Por recomendação da PMERJ, a CBF transferiu a partida para o Maracanã, sem consultar o Flamengo. Medida absurda.

Maracanã vermelho em jogo do Flamengo -Foto: Gilvan de Souza
ESPN FC: Por Marcos Almeida

Aplicador de 8 cartões amarelos, Marcelo Aparecido de Souza desfilou com um copo plástico, em mãos, após o primeiro gol do Flamengo. De acordo com relatos, a torcida caçava o autor do impropério. Com um resto de líquido, o ameaçador objeto foi retirado do campo de jogo. Não se cogitou ter simplesmente se desvinculado de uma mão qualquer em meio à euforia do gol. Não foi lembrado que ali havia um copo plástico justamente para que, em caso como esses, não haja feridos.

Precisa-se, sempre, de culpados. Impressiona a necessidade humana de apontar alguém “pior” para que o “eu” se sinta bem. Como o Campeonato Brasileiro, a sociedade se nivela por baixo.

Além da Ilha do Urubu

Será disputado Flamengo e Vasco, na semana que vem. Por recomendação da PMERJ, a CBF transferiu a partida para o Maracanã, sem consultar o Flamengo. Medida absurda.

Além de simplesmente não poder mandar o jogo em seu estádio, sendo que tem todos os laudos e certificações para tal, o Flamengo terá de arcar com a taxação absurda imposta para se jogar no Maracanã.

Maracanã tirado do povo pelas autoridades, entregue a uma Odebrecht que parece tender a sugar o esporte, a grama, a alma; até que reste apenas concreto.

Admito que parte de mim vê com um pouco de bons olhos a (volto a dizer) absurda medida da CBF. Clássico tem de ser disputado no Maracanã, com torcida dividida (não será o caso). A situação no Rio de Janeiro propicia, cada vez mais, que os clássicos sejam disputados em outros estádios, com proporção desigual de torcedores.

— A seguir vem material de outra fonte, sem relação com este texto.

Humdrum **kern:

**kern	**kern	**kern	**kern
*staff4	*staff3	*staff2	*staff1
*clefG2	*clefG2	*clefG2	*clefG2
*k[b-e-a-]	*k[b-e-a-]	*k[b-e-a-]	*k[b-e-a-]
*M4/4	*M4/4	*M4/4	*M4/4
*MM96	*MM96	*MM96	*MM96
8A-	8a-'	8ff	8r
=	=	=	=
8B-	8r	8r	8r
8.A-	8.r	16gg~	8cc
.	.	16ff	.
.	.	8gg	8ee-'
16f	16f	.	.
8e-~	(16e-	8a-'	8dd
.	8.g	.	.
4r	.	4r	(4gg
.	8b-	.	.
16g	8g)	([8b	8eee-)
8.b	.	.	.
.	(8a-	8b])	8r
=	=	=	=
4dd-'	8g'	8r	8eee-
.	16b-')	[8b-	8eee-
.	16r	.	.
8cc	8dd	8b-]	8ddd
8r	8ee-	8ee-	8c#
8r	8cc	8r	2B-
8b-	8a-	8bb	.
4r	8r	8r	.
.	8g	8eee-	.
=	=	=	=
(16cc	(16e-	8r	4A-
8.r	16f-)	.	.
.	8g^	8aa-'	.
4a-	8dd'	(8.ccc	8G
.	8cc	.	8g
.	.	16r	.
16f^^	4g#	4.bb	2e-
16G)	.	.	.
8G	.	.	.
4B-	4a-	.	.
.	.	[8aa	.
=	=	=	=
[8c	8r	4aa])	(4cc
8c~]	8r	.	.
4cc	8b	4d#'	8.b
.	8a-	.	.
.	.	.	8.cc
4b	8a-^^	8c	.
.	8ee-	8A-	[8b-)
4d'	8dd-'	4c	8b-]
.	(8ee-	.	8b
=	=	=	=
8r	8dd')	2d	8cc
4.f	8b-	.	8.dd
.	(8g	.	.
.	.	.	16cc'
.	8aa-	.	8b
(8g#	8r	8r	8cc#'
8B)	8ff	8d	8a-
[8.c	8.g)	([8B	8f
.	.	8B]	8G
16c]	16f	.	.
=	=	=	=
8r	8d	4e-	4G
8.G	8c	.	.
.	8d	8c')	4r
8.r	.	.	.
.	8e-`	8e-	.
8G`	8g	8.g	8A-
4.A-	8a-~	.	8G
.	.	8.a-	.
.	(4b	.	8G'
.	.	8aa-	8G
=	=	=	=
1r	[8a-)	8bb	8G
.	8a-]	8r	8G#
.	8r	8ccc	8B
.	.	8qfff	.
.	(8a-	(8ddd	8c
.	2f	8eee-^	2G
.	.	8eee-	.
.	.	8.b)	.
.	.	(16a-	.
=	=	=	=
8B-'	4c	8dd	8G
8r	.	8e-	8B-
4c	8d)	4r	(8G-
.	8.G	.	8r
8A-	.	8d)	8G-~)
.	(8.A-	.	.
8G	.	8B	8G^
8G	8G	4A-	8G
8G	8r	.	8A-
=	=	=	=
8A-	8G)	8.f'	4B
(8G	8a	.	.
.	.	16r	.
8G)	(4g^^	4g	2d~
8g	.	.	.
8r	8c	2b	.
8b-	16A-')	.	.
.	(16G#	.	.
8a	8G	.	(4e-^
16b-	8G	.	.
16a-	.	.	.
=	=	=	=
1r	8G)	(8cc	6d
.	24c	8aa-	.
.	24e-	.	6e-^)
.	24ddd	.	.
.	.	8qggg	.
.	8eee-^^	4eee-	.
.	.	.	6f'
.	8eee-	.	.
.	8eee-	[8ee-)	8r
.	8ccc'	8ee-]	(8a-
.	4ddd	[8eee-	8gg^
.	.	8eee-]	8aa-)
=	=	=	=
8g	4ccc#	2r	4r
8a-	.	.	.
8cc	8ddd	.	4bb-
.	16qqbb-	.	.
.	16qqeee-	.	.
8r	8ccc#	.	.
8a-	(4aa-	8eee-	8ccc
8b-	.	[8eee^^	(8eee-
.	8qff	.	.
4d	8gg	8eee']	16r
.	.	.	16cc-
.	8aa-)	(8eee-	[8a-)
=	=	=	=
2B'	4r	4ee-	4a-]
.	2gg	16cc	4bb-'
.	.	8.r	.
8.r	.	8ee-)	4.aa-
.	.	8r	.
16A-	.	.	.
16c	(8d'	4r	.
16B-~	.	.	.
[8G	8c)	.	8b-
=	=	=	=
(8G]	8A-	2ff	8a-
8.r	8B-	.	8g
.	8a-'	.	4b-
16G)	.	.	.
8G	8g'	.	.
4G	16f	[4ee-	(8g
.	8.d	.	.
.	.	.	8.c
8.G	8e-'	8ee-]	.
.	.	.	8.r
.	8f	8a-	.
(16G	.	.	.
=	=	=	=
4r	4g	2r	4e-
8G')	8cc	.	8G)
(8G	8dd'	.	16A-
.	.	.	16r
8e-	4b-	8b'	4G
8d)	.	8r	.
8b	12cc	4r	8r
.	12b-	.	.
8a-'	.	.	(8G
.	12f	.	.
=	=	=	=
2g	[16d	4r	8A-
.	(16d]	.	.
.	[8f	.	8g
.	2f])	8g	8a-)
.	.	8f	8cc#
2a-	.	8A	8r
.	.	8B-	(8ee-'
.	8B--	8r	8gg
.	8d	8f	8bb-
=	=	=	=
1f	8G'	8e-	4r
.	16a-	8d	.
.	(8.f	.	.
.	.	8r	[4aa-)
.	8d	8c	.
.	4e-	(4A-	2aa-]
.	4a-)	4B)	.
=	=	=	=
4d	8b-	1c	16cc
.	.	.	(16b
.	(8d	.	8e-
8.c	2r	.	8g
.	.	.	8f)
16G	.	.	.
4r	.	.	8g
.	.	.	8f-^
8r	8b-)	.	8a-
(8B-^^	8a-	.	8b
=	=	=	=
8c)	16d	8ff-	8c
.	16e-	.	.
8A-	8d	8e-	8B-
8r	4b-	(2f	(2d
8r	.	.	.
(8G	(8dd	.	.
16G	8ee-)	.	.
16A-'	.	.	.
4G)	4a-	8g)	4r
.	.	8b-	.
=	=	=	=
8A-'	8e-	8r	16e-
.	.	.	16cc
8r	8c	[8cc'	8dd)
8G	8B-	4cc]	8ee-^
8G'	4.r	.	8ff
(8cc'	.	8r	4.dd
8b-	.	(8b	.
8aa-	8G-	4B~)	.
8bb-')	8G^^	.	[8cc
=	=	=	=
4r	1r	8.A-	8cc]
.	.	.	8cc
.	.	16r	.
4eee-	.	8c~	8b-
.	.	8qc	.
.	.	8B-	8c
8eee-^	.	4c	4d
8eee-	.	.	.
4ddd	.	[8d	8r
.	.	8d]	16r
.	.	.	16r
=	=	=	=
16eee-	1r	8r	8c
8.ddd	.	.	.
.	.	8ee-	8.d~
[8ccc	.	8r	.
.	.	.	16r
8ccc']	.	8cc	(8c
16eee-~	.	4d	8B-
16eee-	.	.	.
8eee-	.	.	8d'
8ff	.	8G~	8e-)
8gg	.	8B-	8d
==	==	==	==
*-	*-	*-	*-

O problema não é o Maracanã. Ele está na Odebrecht, que nada faz para devolver o futebol a seu mais sagrado palco; nas autoridades, que ignoram abusos cometidos pelo consórcio; nos clubes, que levam à vida real os memes da internet, alimentando mais e mais uma falsa noção de rivalidade que, acima de tudo, prejudica o esporte carioca.

Nesse ano, já tivemos o Clássico dos Milhões para 6.979 pessoas. Que, no futuro, ao menos possamos ainda chamá-lo de clássico.